### Task instructions
Reproduce the part of the passage on breast cancer screening models between "We used 6 established" and "guideline policy debates.", inclusive.

### Exercise passage
We used 6 established models to estimate the outcomes across 20 mammography screening strategies that vary by age of initiation and cessation and by screening interval among a cohort of U.S. women. The results are intended to contribute to practice and guideline policy debates.
The 6 models were developed independently within the Cancer Intervention and Surveillance Modeling Network (CISNET) of the National Cancer Institute (NCI) (7,8) and were exempt from institutional review board approval. The models have been described elsewhere (7,9-15). Briefly, they share common features and inputs but differ in some ways (Appendix Table 1). Model E (Erasmus Medical Center, Rotterdam, the Netherlands), model G (Georgetown University Medical Center, Washington, DC, and Albert Einstein College of Medicine, Bronx, New York), model M (M.D. Anderson Cancer Center, Houston, Texas), and model W (University of Wisconsin, Madison, Wisconsin, and Harvard Medical School, Boston, Massachusetts) include ductal carcinoma in situ (DCIS). Models E and W specifically assume that some portions of DCIS are nonprogressive and do not result in death. Model W also assumes that some cases of small invasive cancer are nonprogressive. Model S (Stanford University, Palo Alto, California) and model D (Dana-Farber Cancer Institute, Boston, Massachusetts) include only invasive cancer. Some groups model breast cancer in stages, but 3 (models E, S, and W) use tumor size and tumor growth. The models also differ by whether treatment affects the hazard for death from breast cancer (models G, S, and D), results in a cure for some fraction of cases (models E and W), or both (model M). Despite these differences, in previous collaborations (7) all the models came to similar qualitative estimates of the relative contributions of screening and treatment to observed decreases in deaths from breast cancer.
We used the 6 models to estimate the benefits, resource use (as measured by number of mammograms), and harms of 20 alternative screening strategies varying by starting and stopping age and by interval (annual and biennial) (Table 1). The models begin with estimates of breast cancer incidence and mortality trends without screening and treatment and then overlay screening use and improvements in survival associated with treatment (7). We use a cohort of women born in 1960 and follow them beginning at age 25 years for their entire lives. Breast cancer is generally depicted as having a preclinical, screening-detectable period (sojourn time) and a clinical detection point. On the basis of mammography sensitivity (or thresholds of detection), screening identifies disease in the preclinical screening-detection period and results in the identification of earlier-stage or smaller tumors than might be identified by clinical detection, resulting in reduction in breast cancer mortality. Age, estrogen receptor status, and tumor size- or stage-specific treatment have independent effects on mortality. Women can die of breast cancer or of other causes.

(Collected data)
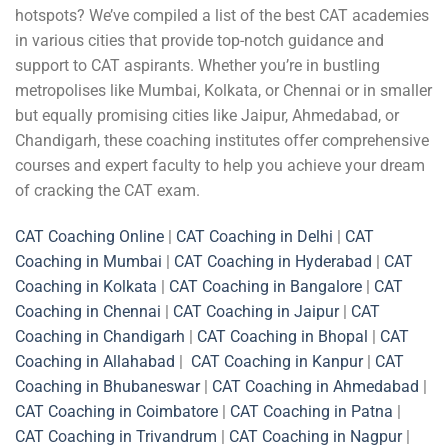
hotspots? We’ve compiled a list of the best CAT academies
in various cities that provide top-notch guidance and
support to CAT aspirants. Whether you’re in bustling
metropolises like Mumbai, Kolkata, or Chennai or in smaller
but equally promising cities like Jaipur, Ahmedabad, or
Chandigarh, these coaching institutes offer comprehensive
courses and expert faculty to help you achieve your dream
of cracking the CAT exam.
CAT Coaching Online
|
CAT Coaching in Delhi
|
CAT
Coaching in Mumbai
|
CAT Coaching in Hyderabad
|
CAT
Coaching in Kolkata
|
CAT Coaching in Bangalore
|
CAT
Coaching in Chennai
|
CAT Coaching in Jaipur
|
CAT
Coaching in Chandigarh
|
CAT Coaching in Bhopal
|
CAT
Coaching in Allahabad
|
CAT Coaching in Kanpur
|
CAT
Coaching in Bhubaneswar
|
CAT Coaching in Ahmedabad
|
CAT Coaching in Coimbatore
|
CAT Coaching in Patna
|
CAT Coaching in Trivandrum
|
CAT Coaching in Nagpur
|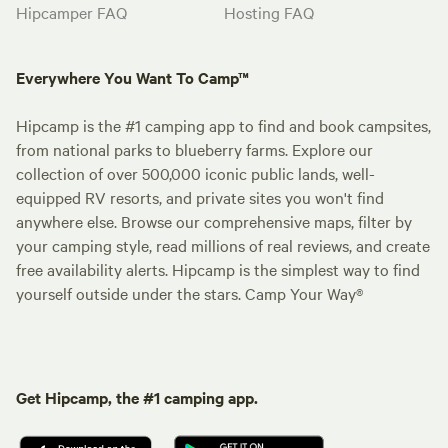
Hipcamper FAQ
Hosting FAQ
Everywhere You Want To Camp™
Hipcamp is the #1 camping app to find and book campsites,
from national parks to blueberry farms. Explore our
collection of over 500,000 iconic public lands, well-
equipped RV resorts, and private sites you won't find
anywhere else. Browse our comprehensive maps, filter by
your camping style, read millions of real reviews, and create
free availability alerts. Hipcamp is the simplest way to find
yourself outside under the stars. Camp Your Way®
Get Hipcamp, the #1 camping app.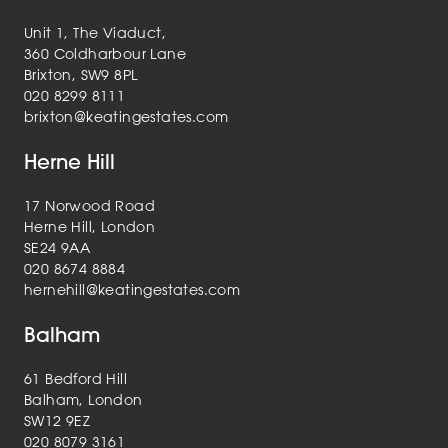
Unit 1, The Viaduct,
360 Coldharbour Lane
Brixton, SW9 8PL
020 8299 8111
brixton@keatingestates.com
Herne Hill
17 Norwood Road
Herne Hill, London
SE24 9AA
020 8674 8884
hernehill@keatingestates.com
Balham
61 Bedford Hill
Balham, London
SW12 9EZ
020 8079 3161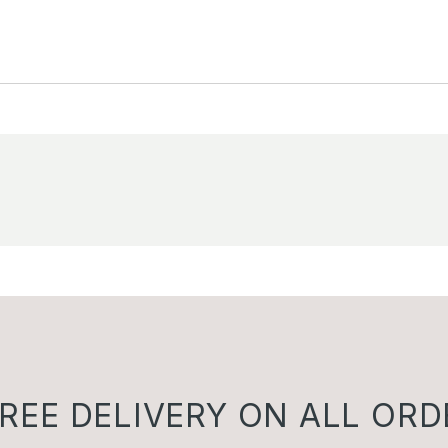
REE DELIVERY ON ALL ORD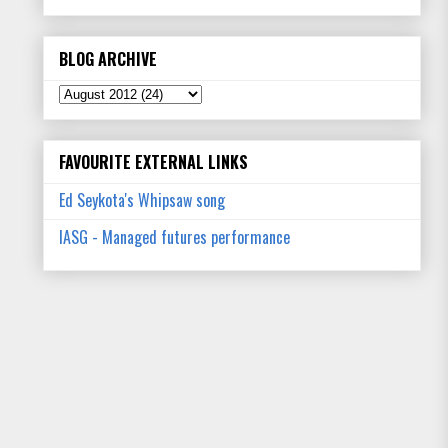
BLOG ARCHIVE
FAVOURITE EXTERNAL LINKS
Ed Seykota's Whipsaw song
IASG - Managed futures performance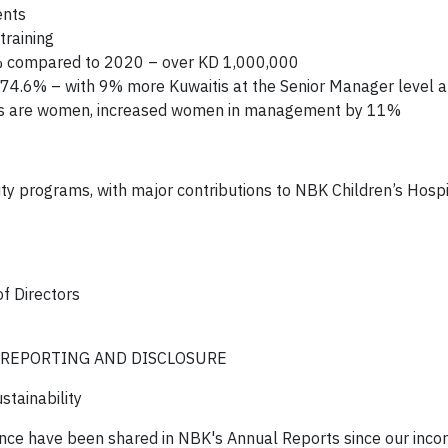
ents
training
1% compared to 2020 – over KD 1,000,000
o 74.6% – with 9% more Kuwaitis at the Senior Manager level 
es are women, increased women in management by 11%
y programs, with major contributions to NBK Children’s Hospi
f Directors
 REPORTING AND DISCLOSURE
tainability
ce have been shared in NBK's Annual Reports since our incor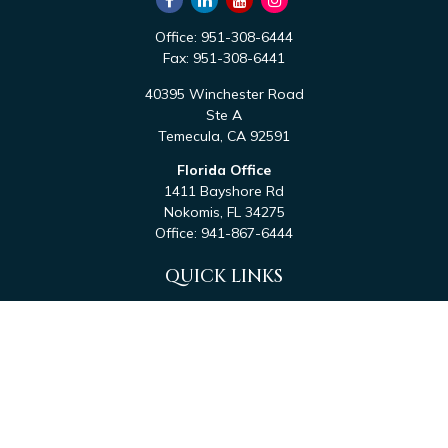
Office:
951-308-6444
Fax:
951-308-6441
40395 Winchester Road
Ste A
Temecula,
CA
92591
Florida Office
1411 Bayshore Rd
Nokomis,
FL
34275
Office:
941-867-6444
QUICK LINKS
Retirement
Investment
Estate
Tax
Money
Latest Articles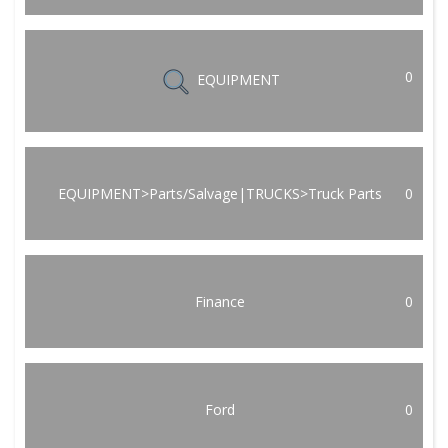
0
EQUIPMENT
EQUIPMENT>Parts/Salvage|TRUCKS>Truck Parts
0
Finance
0
Ford
0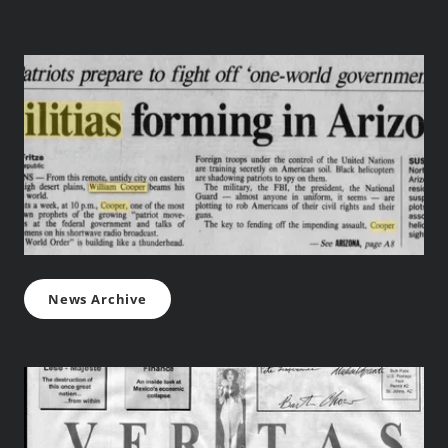
News Archive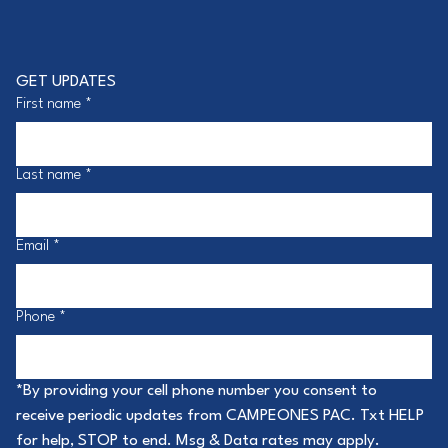
GET UPDATES
First name
*
Last name
*
Email
*
Phone
*
*By providing your cell phone number you consent to 
receive periodic updates from CAMPEONES PAC. Txt HELP 
for help, STOP to end. Msg & Data rates may apply. 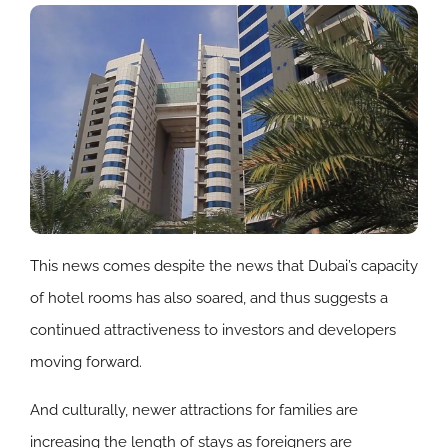
This news comes despite the news that Dubai’s capacity
of hotel rooms has also soared, and thus suggests a
continued attractiveness to investors and developers
moving forward.
And culturally, newer attractions for families are
increasing the length of stays as foreigners are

### Reply
We used 6 established models to estimate the outcomes across 20 mammography screening strategies that vary by age of initiation and cessation and by screening interval among a cohort of U.S. women. The results are intended to contribute to practice and guideline policy debates.